### [EXTRACT]
On Feb 8, 2009, at 5:55 AM, Jukka Zitting wrote:
Hi,
On Sun, Feb 8, 2009 at 6:22 AM, Jonathan Koren
<jonat...@soe.ucsc.edu> wrote:
The problem with all these metadata standards is that they're all
dumb in
the sense that they duplicate effort.
Agreed. So why would we want to duplicate the effort in Tika?
Because someone is going to be stuck doing it anyway. The only
question is whether it's going to be Tika, or the application using
Tika. Tika is in a better position to know what the variety of
formats are and how they interrelate, better than any single
application developer. Tika already does this with respect to the
barebones metadata of image and audio files Picking some externally
developed standard doesn't solve anything. All it does is purport to
absolve Tika of responsibility.
Say you want to export (because that's what we're really talking about
here) Dublin Core. MS Office doesn't support DC, it has its own
ontology. Not only do these ontologies not map one to one, they only
sort of share one concept: ms:author and dc:creator. The other
concepts simply don't exist. Sure you could perhaps cajole
ms:lastauthor into dc:contributor, or ms:lastsavedate to dc:modified,
but the vast majority of items simply have no counterpart in the other
ontology. Now whatever DC Tika would construct from the MS metadata
would be wrong by definition (since the ontologies are being abused)

### [DIRECTIONS]
Could you return the part of the Tika metadata thread starting at "Agreed. So why" and ending at "Tika of responsibility.", word for word? The material after the thread has no connection to it.

### [DATASET]
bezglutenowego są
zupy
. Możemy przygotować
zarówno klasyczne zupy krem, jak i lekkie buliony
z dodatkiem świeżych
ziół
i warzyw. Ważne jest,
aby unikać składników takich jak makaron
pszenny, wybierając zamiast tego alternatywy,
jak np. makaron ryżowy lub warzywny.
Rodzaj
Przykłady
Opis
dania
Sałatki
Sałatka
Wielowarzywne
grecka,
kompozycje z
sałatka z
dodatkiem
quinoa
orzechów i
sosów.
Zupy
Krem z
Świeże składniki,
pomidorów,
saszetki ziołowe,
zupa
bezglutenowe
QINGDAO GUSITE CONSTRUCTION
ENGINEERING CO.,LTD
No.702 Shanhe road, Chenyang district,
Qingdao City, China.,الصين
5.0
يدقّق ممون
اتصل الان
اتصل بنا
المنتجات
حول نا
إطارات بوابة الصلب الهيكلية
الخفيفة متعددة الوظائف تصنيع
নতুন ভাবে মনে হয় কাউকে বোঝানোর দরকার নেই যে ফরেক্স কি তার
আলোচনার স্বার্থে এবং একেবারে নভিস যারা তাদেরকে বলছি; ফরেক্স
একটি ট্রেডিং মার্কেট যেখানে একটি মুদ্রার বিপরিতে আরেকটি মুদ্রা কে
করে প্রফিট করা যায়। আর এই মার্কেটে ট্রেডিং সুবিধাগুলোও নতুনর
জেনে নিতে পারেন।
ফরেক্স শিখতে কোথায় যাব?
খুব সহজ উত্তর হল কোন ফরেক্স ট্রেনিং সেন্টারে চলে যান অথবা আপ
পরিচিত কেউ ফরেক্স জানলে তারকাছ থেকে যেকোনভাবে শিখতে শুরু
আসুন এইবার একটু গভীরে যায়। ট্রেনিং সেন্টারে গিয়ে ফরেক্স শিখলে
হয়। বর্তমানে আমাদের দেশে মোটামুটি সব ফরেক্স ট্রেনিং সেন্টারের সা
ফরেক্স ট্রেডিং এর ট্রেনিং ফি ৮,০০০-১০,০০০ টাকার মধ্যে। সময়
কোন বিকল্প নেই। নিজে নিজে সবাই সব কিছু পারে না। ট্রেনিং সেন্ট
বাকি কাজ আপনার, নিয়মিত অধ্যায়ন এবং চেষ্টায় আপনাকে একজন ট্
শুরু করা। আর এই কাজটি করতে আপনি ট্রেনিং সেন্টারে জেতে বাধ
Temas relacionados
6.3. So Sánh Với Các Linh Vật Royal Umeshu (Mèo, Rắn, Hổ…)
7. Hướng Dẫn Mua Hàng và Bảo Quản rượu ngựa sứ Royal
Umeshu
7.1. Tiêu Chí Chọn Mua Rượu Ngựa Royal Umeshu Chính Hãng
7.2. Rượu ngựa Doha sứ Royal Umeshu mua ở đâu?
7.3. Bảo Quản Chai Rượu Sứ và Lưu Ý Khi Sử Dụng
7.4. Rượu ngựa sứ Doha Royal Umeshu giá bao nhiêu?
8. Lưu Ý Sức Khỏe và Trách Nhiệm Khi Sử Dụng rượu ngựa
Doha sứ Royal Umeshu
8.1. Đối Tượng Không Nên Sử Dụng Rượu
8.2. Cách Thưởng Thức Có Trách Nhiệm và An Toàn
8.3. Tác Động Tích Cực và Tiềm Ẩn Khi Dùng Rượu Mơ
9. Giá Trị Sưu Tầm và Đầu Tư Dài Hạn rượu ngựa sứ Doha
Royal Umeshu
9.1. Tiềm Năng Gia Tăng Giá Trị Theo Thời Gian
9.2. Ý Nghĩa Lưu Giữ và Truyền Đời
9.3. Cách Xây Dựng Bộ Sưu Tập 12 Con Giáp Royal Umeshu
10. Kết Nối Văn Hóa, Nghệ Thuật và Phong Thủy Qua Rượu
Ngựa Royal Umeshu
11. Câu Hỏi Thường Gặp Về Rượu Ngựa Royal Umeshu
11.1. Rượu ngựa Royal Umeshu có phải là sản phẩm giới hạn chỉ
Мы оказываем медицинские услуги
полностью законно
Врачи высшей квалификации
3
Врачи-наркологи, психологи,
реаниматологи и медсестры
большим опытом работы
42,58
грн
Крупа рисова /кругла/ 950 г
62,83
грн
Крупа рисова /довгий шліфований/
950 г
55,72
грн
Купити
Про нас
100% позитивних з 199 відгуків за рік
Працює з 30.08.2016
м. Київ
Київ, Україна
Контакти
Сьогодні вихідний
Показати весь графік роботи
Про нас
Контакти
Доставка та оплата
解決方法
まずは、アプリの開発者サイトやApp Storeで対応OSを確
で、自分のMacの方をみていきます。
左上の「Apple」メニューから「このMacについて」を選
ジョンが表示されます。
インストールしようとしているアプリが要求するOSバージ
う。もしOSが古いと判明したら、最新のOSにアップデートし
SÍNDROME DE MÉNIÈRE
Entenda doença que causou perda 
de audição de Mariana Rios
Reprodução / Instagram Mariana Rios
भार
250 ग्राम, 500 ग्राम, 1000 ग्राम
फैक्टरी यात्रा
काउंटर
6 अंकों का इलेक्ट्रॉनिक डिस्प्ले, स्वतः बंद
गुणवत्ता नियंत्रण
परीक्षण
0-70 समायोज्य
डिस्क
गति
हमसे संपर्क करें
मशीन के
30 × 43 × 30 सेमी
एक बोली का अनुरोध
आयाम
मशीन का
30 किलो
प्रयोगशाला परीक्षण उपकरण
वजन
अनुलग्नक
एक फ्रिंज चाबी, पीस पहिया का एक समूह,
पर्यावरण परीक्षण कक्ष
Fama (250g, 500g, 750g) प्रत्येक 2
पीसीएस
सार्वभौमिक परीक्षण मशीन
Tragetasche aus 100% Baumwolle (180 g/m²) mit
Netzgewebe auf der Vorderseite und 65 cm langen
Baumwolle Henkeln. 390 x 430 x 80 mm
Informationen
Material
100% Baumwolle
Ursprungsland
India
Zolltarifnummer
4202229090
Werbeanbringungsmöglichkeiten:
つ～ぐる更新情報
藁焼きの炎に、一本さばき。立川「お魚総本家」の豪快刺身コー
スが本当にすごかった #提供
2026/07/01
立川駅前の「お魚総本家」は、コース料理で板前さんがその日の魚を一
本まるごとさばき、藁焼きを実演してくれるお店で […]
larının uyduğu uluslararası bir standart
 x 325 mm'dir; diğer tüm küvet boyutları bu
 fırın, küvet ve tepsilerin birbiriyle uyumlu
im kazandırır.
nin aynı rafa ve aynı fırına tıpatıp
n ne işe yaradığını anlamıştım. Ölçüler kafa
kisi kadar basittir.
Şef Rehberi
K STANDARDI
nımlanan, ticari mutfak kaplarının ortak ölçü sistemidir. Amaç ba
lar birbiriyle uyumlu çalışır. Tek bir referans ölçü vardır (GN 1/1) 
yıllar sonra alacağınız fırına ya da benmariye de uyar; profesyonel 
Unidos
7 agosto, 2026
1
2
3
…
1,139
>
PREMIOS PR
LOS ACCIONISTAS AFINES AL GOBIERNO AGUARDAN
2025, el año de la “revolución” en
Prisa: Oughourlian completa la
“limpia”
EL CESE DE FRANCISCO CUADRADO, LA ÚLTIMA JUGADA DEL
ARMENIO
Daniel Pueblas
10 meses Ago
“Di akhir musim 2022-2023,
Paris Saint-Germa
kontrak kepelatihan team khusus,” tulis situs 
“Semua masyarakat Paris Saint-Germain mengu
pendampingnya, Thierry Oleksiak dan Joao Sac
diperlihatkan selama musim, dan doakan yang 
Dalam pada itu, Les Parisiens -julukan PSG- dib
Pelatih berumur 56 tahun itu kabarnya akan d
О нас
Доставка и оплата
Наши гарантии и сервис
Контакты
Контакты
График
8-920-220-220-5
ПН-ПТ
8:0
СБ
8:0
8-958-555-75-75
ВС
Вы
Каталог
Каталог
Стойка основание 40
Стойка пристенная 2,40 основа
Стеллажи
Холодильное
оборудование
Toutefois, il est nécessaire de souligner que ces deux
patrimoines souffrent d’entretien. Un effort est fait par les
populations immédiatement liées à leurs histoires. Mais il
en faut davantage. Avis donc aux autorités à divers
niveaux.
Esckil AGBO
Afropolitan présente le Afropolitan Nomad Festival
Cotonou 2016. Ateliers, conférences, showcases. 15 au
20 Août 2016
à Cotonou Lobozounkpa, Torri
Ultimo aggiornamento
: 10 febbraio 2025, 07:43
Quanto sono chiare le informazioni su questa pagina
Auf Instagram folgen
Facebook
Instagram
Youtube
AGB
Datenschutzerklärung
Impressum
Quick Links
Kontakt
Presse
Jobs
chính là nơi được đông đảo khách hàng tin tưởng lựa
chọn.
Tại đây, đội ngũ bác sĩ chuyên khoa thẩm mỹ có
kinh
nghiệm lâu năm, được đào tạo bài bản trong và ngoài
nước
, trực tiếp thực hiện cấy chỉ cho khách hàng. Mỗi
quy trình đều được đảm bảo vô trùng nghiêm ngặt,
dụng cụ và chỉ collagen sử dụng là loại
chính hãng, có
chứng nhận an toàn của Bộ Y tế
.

### [REPLY]
Agreed. So why would we want to duplicate the effort in Tika?
Because someone is going to be stuck doing it anyway. The only
question is whether it's going to be Tika, or the application using
Tika. Tika is in a better position to know what the variety of
formats are and how they interrelate, better than any single
application developer. Tika already does this with respect to the
barebones metadata of image and audio files Picking some externally
developed standard doesn't solve anything. All it does is purport to
absolve Tika of responsibility.